─── Listed records ───

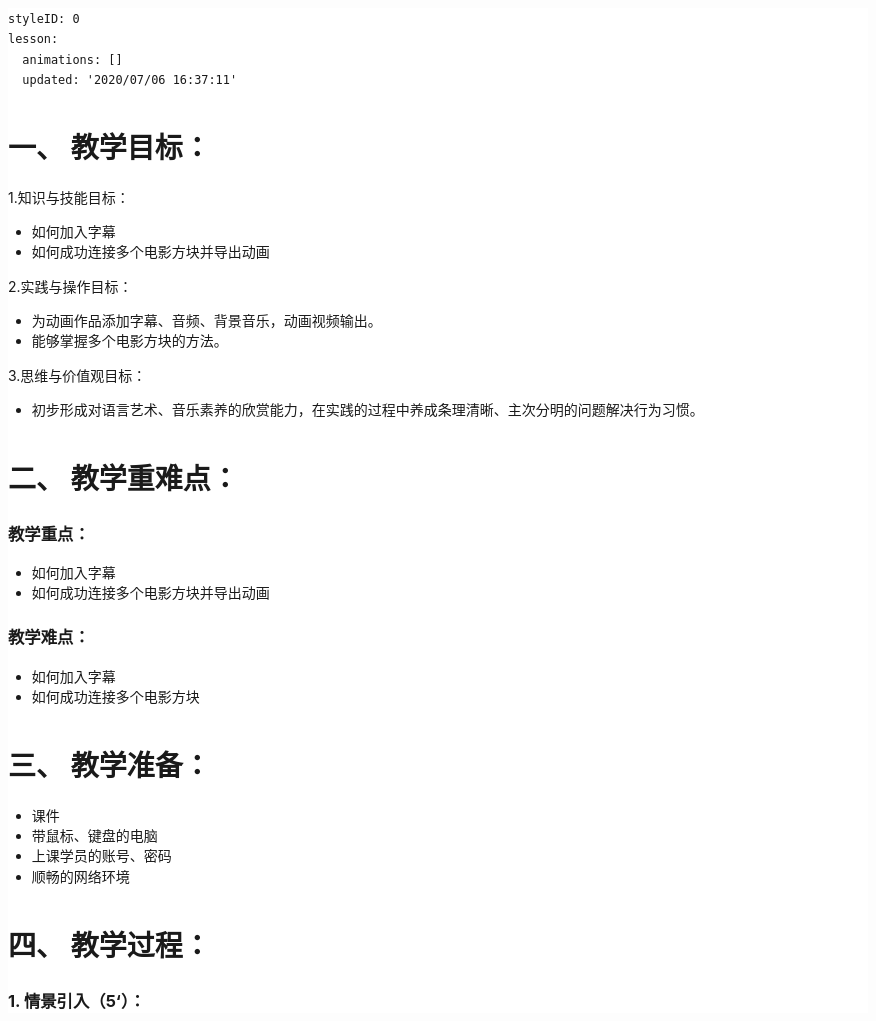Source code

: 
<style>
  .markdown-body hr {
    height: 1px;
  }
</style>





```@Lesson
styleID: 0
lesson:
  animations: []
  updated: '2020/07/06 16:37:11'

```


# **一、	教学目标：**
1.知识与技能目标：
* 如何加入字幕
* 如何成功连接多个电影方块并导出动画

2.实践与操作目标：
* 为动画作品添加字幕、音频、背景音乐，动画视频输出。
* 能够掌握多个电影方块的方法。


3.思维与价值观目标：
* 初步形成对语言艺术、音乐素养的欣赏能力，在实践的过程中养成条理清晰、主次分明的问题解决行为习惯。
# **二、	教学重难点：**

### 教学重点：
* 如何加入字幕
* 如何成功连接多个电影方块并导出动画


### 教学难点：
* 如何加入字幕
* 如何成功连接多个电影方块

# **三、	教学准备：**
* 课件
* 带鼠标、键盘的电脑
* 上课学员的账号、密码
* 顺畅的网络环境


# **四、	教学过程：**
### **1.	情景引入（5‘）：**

───
─── Listed records ───

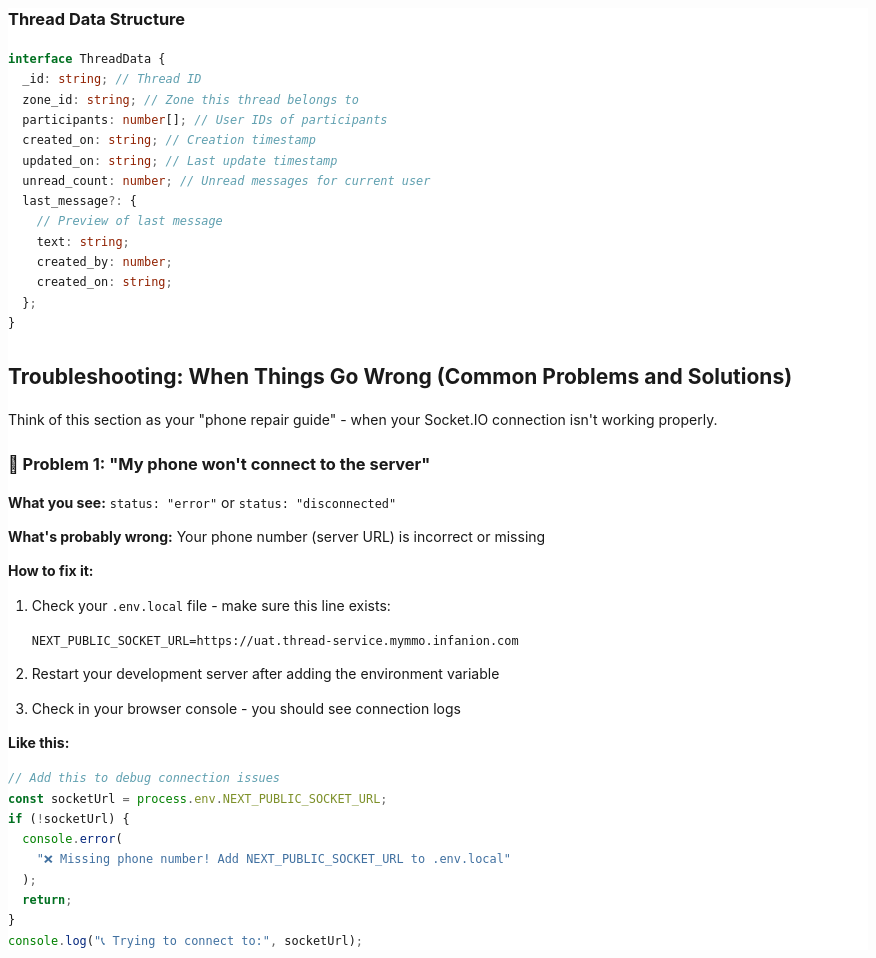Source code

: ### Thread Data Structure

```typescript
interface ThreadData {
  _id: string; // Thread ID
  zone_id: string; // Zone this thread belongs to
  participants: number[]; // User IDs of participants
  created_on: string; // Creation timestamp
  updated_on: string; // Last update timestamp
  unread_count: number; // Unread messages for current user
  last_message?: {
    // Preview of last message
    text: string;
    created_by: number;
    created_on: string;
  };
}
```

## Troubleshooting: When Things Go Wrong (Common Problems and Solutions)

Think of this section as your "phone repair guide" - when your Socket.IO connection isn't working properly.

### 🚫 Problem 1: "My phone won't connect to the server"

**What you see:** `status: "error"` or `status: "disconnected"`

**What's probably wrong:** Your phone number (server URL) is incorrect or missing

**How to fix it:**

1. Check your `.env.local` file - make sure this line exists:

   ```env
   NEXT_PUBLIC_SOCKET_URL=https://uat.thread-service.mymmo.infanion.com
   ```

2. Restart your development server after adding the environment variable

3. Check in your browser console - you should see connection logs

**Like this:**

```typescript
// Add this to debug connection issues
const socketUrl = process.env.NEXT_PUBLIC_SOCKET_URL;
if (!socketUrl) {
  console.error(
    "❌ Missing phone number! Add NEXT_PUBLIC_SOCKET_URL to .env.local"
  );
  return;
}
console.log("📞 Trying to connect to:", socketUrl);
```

───

__Task goal__:
Report every line of the data above that contains the string "local" by copying it in full.

__Exercise result__:
1. Check your `.env.local` file - make sure this line exists:
    "❌ Missing phone number! Add NEXT_PUBLIC_SOCKET_URL to .env.local"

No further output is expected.